April 1, 2021
When I was growing up, the sophistication of my cheese palate was limited to bricks of Velveeta and jars of Cheese Wiz.
Fast forward a few years and I’m working at my first marketing job at a small architecture firm in Lincoln, Nebraska. My boss, Dave, buys everyone breakfast, bagels with cream cheese. CREAM CHEESE! I felt like the most sophisticated woman in the world.
The moment Dave introduced me to this new, and actually edible cheese, I became a student of the world of fromage; Rogue River Blue, Stilton, aged Manchego, Irish Cheddar.
Pair this knowledge with the fact that I’m a Midwestern mother; I express affection and care with food. Scraped your knee? Here’s a cookie. Feeling down? I’ll make you a pie. Something to celebrate? I’ll start the barbecue.
Earlier this week I was in the grocery store and wanted to love up my family. So I meandered over to the cheese case to see what I could find.
New selections everywhere! The descriptions swept this yearning traveler to lands far away…
Connecting the dots between the voice that defined soul music and cheese…brilliant! I actually did repeat the reference to Marvin Gaye when I described this selection to my husband and kids.
An American original, expertly ripened in our caves.
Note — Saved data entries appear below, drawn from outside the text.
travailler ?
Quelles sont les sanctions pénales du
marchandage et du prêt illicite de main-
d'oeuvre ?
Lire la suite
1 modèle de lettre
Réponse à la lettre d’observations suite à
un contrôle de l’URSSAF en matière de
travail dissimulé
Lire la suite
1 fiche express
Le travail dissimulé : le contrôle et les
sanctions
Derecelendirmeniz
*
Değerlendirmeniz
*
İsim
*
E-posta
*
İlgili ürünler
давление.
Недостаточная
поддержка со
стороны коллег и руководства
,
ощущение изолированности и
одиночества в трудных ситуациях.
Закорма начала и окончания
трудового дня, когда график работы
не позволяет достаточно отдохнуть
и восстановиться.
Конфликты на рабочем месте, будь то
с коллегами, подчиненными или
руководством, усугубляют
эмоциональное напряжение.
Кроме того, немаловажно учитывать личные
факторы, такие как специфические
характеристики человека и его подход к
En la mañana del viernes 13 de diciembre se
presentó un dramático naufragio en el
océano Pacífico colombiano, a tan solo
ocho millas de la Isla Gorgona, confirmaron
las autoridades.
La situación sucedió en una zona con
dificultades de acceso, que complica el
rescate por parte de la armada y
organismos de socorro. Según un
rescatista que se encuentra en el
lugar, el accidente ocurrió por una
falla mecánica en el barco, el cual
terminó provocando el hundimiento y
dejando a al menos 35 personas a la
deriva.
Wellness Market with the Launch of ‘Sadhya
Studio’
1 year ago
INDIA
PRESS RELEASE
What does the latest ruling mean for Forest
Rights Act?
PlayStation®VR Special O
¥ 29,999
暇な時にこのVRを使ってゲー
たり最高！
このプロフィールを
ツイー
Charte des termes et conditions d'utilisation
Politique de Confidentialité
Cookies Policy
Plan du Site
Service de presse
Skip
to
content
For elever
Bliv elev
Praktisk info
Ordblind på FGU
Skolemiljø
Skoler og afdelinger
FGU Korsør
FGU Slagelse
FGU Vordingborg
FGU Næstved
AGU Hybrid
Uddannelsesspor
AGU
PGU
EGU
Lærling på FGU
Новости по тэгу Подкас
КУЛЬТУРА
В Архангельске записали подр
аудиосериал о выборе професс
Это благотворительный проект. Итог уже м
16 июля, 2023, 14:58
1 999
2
A layer of vegetable ash recalls Pacific mists rolling over Humboldt County’s pastures and separates the light and citrusy, cake-like layers of this now classic goat.
Even if you’ve never been to Humboldt County and seen the pastures, this descriptor creates a clear, soothing image of what happens when this cheese passes your palate.
We’ve specially selected this Muenster for a reason. Smooth, rich paste with a carrot colored rind. Aged for at least one month, it’s smelly, but not disarming, with a fermented sweetness to the stink.
Stinky cheese is a cheese-person’s cheese. It’s not for the faint of heart, but it’s filled with character like no other. This description was the equivalent of the angels whispering in my ears. It easily found its way into my cart.
But my warm and fuzzies came to a screeching halt when I came to this selection…
Sunset cheddar…are you kidding? It wasn’t an anomaly, I came across block after block that was nothing more than a list of partially filled in features.
Here’s my question to you…
Would you buy the cheese described as…
1) “Cow”, “melting” and “vegetarian”?
2) The one that’s smoother than a chorus of angels led by Marvin Gaye?
Seems ridiculous because it’s only cheese, right?
I guarantee this same thing happens to you…that you fall into the “features” trap when you should be delighting and inspiring people with stories of what could be.
What cheese can teach you about storytelling
Why does my Friday-morning cheesefest matter to you? Because at one time or another, you’ve tried to influence someone so they will take action. It could be trying to show them an alternative so they’ll buy your stuff, support your idea or see your point of view (this could be equal parts direct-report or family teenager).
Here’s what you can learn from my experience…
- Understand what emotion you want to evoke from your story. Is it hope? Optimism? Fear of consequences if you don’t do anything? For me, cheese was about comfort and connecting. Stories are never, ever about conveying the bare facts (that’s the start of your problem, Sunset Cheddar).
- Realize that storytelling is about building a bridge. Stories create a vision of what’s possible in the future. Then, they pave the way for how to get from where you are today to where you want to be. Sometimes one will do (as in my cheese selection), sometimes you need a series of them over a long period of time (think of the 18-24 month long B2B buyer journey).
- Great stories make you want to keep coming back for more. (Lists of features don’t). I wanted more mist on the pastures and sweet stinkiness wrapped in a carrot-colored rind. What matters enough to your audience that they’d want to keep coming back for more? What’s the broader picture that matters to them?
Storytelling isn’t always easy. But focusing only on your product’s features kills any chance of romance before you even start.
What’s your biggest struggle with storytelling? Let me know in the comments below.
By the way, my cheese tab came to $108.